Dari perspektif akademis, kasus ini menyoroti kerentanan mekanisme CSR lembaga keuangan negara terhadap penyalahgunaan politik. Sebagaimana dibahas dalam studi terbaru tentang tata kelola dana sosial di Indonesia, aliran dana CSR sering kali menjadi “grey area” di mana pengawasan lemah, terutama ketika melibatkan legislator yang memiliki pengaruh atas regulasi keuangan. Peneliti dari Universitas Sumatera Utara menyoroti bahwa viralitas isu di media sosial—seperti yang terjadi di Tapsel melalui grup WhatsApp dan Instagram—telah mempercepat tuntutan transparansi, tetapi juga berisiko memicu polarisasi jika tidak ditangani secara adil. Namun, tanpa pengembangan cepat dari KPK, kepercayaan publik terhadap program CSR bisa terkikis, berpotensi menghambat inisiatif pembangunan berkelanjutan di daerah tertinggal seperti Tabagsel.

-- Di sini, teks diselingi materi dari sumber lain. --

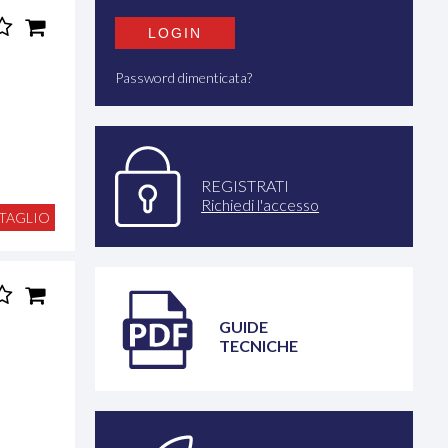
Password dimenticata?
REGISTRATI
Richiedi l'accesso
TAGLIO
GUIDE
TECNICHE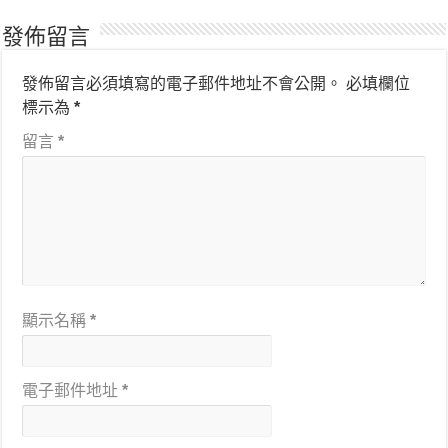
發佈留言
發佈留言必須填寫的電子郵件地址不會公開。
必填欄位
標示為
*
留言
*
顯示名稱
*
電子郵件地址
*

Sementara itu, Kantor Bupati Tapsel belum memberikan tanggapan resmi terkait dugaan ini, meskipun Gus Irawan sebelumnya menyatakan bahwa dana tersebut digunakan sepenuhnya untuk kepentingan rakyat. KPK, melalui saluran resminya, menjanjikan update berkala, tetapi masyarakat menunggu lebih dari sekadar janji. Di era di mana informasi mengalir deras melalui platform digital, kasus ini menjadi pengingat bahwa penegakan hukum harus selaras dengan harapan kolektif, bukan terjebak dalam labirin birokrasi.